(Beginning of DATASET ENTRIES)
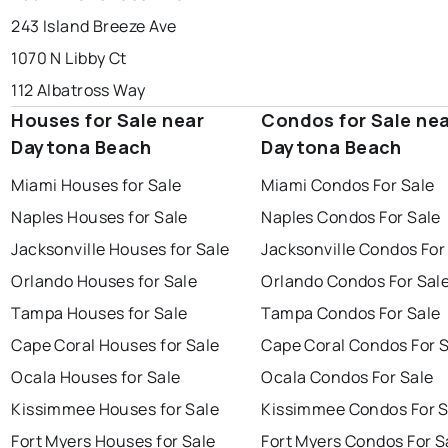
243 Island Breeze Ave
1070 N Libby Ct
112 Albatross Way
Houses for Sale near
Condos for Sale ne
Daytona Beach
Daytona Beach
Miami Houses for Sale
Miami Condos For Sale
Naples Houses for Sale
Naples Condos For Sale
Jacksonville Houses for Sale
Jacksonville Condos For
Orlando Houses for Sale
Orlando Condos For Sal
Tampa Houses for Sale
Tampa Condos For Sale
Cape Coral Houses for Sale
Cape Coral Condos For 
Ocala Houses for Sale
Ocala Condos For Sale
Kissimmee Houses for Sale
Kissimmee Condos For S
Fort Myers Houses for Sale
Fort Myers Condos For S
(End of DATASET ENTRIES)
■ REQUIREMENT ■
Write out every line of text from the saved entries above word for word, omitting the pictures.

■ SOLUTION FOR THIS EXERCISE ■
243 Island Breeze Ave
1070 N Libby Ct
112 Albatross Way
Houses for Sale near
Condos for Sale ne
Daytona Beach
Daytona Beach
Miami Houses for Sale
Miami Condos For Sale
Naples Houses for Sale
Naples Condos For Sale
Jacksonville Houses for Sale
Jacksonville Condos For
Orlando Houses for Sale
Orlando Condos For Sal
Tampa Houses for Sale
Tampa Condos For Sale
Cape Coral Houses for Sale
Cape Coral Condos For 
Ocala Houses for Sale
Ocala Condos For Sale
Kissimmee Houses for Sale
Kissimmee Condos For S
Fort Myers Houses for Sale
Fort Myers Condos For S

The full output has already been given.